Para a Federação das Apaes no Paraná, a inclusão deve acontecer, desde que seja com responsabilidade. A federação entende que as instituições exclusivas devem continuar abertas apoiando famílias e as próprias escolas de ensino regular.

“Entendemos que a educação funciona quando as pessoas se apropriam das informações, se apropriam do ensinamento. Por isso, nós entendemos que as famílias têm o direito de optar onde por matricular os seus filhos. Pergunto, se a escola comum, escola inclusiva, fosse de verdade, acontecesse em cada município, porque os pais matriculariam os seus filhos em uma educação especial? Respeitamos o que as famílias desejam em relação a educação dos seus filhos e isso deve ser respeitado”, afirmou o presidente da Federação das Apaes no estado.

Recursos x separação

Para Eraldo Carneiro, pai das gêmeas paralímpicas, o país e os estados deveriam privilegiar o repasse de recursos para as instituições de ensino, dando suporte físico, tecnológico e humano às escolas. Ele acredita que a discussão deveria estar focada em melhorar o currículo das licenciaturas para preparar os futuros professores a lidar com os extremos dentro da mesma sala de aula.

“Não existe um decreto, presidente, governador ou prefeito, que vai resolver o problema da inclusão da pessoa com deficiência. Não existe uma fórmula ou receita pronta, ninguém sabe como fazer. Precisamos passar por um processo de transição, pode demorar uma ou duas gerações, mas nós podemos chegar lá. É preciso criar mecanismos, condições para as escolas. É preciso preparar professor de matemática, física, química, biologia, inglês, não é só o psicopedagogo que pode resolver. Como que um professor de física vai ensinar a matéria para determinados deficientes. Não é com decreto lei”, disse.

A professora Mirian Castellain Guebert salienta que a escolas devem ser construídas para todos, devem garantir acesso, permanência e aprendizagem a todos os estudantes, independentemente das características.

É a partir do entendimento de que cada criança ou estudante tem necessidades individuais específicas é que o processo de inclusão realmente vai acontecer.

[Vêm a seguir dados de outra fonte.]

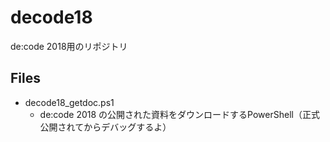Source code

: # decode18
de:code 2018用のリポジトリ

## Files
- decode18_getdoc.ps1
  - de:code 2018 の公開された資料をダウンロードするPowerShell（正式公開されてからデバッグするよ）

“Ouvimos dos professores que não estão preparados em relação a uma criança especial, mas o profissional tem que estar preparado em relação aos processos de aprendizagem, de ensino. A partir do momento que o professor compreende que ele precisa ensinar bem, ele tem que ensinar todo mundo”, afirmou.

“Não adianta o Governo Federal resistir em relação ao processo de atender a todos nas escolas regulares sendo que as pessoas com deficiência estão no bairro, na família, na igreja. Elas são atendidas no sistema de saúde. Priorizar o não atendimento desse público na escola regular, é um retrocesso até para a própria história do país”, concluiu a professora da PUC-PR.